So, I have wasted an entire workday trying to find an answer to this simple question.
This my final effort before I completely loose my marbles.
Can anyone, for the love of god please tell me
How can I gradually fade away a black matte, from 100% opacity to 0% opacity, across the entire image, from top to bottom.
I'm trying to hide a top of someone's face with black gradient, the face is already partly in the shadow.
I've tried using the 'edge feather' -tool which is useless in this case, using directional blur with terrible results, and finally masking the opacity, which so far is the most effective way, (and most likely the correct one) but somehow I just can't fade the matte gradually.
Apparently no other person on this planet has had this issue and I'm just an idiot. I have come to this conclusion after going through hundreds of forum posts and tutorial videos with nothing even close to my issue.
1) Create a video clip of black
Drop it on the timeline on a track above the clip I wanted to fix
Create an opacity mask on the black video clip
Feather the mask and adjust to taste
Add a fade in and fade out on the black clip
Depending on the horsepower of your computer, you many need to render the clip before being able to see the effect in real time.
Thank you MtD for a quick response.
That was pretty much what I did before, just failed miserably with the mask settings.
After reading your reply and calming my nerves I managed to get over this issue... Finally!
Meg The Dog's answer would work. Another way to do this is to create a rectangle in an essential graphic with a gradient fill.
In the File/Edit menu at the top of the screen click Graphics > New Layer > Rectangle. Adjust the Rectangle size in your program monitor with the blue dots on the corners.
In the Essential graphics window (Window > Essential Graphics if it isn't already open) click the Edit tab, then click Shape 01. Scroll down and click the grey box next to fill.
In the Color Picker box that pops up change from Solid to Linear Gradient. Click the arrows in the gradient bar to change the color, the arrows on top are the opacity level and the arrows on the bottom are the color. For your question you will want to make both the bottom arrows black and make one of the top arrows 100% and on 0%.
If you want to add more colors or opacity levels in between the arrows just click an empty space between them.
Excellent suggestion. There are normally alternate ways of doing X, many not ... obvious, to be polite ... and sometimes quicker & more elegant a solution than the expected solutions.

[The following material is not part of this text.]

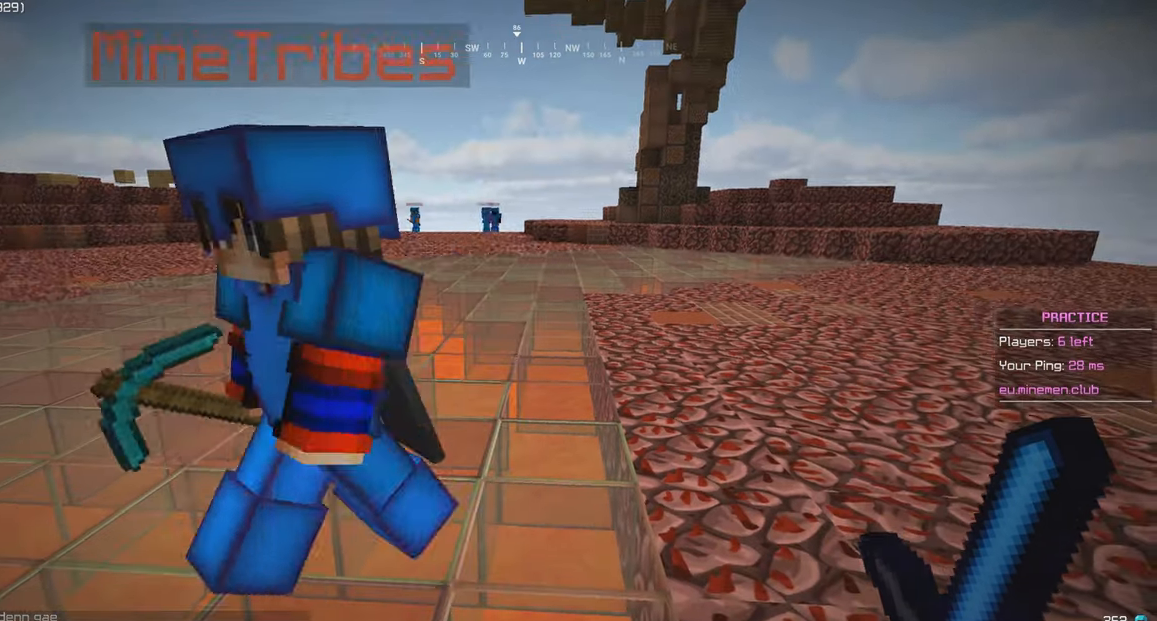
{"keys": ["a", "s"], "mouse": [], "events": [[116, "a", "down"], [266, "s", "down"]]}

There is an easier way to do this since Pr 13.n at least.
1. Make a shape using the shape tool in the tools panel
2. Click on the Fill swatch
3. Set the Gradient pulldown as needed
4. Set all your color/opacity stops as needed
It looks like this:
Hey, thanks for posting that James ... again, even simpler ...
Interesting, didn't know there were rectangle or ellipse tools. They're kind of placed in a strange spot, you'd think it would be grouped in with the text tool since they are both tools for Essential Graphics.
Thanks for your post.
I tried that as well, but I guess in my frustration I couldn't make sense of the controls.
I'll try that again next time!
I followed Tucker's instructions and it works well, one thing I needed to change was the gradient direction from horizontal to vertical. That's the gradient line from Jame's photo, move those point up and down, and then it works. Between Tucker and James it's just a difference of how you get the rectangle.
Good point, Myer. Yes that blue line is the Direct Manipulation UI for Gradients. You can set gradient Angle, Start, Stop and Mid Points with it right inside your Program Mon.
The people that help here are amazing, but honestly, there are answers for questions like this at YouTube that have very specific examples. I just watched one the other day opacity gradients that was really good.
I'm not sure I'm understanding. A bit more specifics of what you're trying to do would help. But I think you should create a new post with details about what you are trying to do, I think it may have actually nothing to do with the effect this thread is about.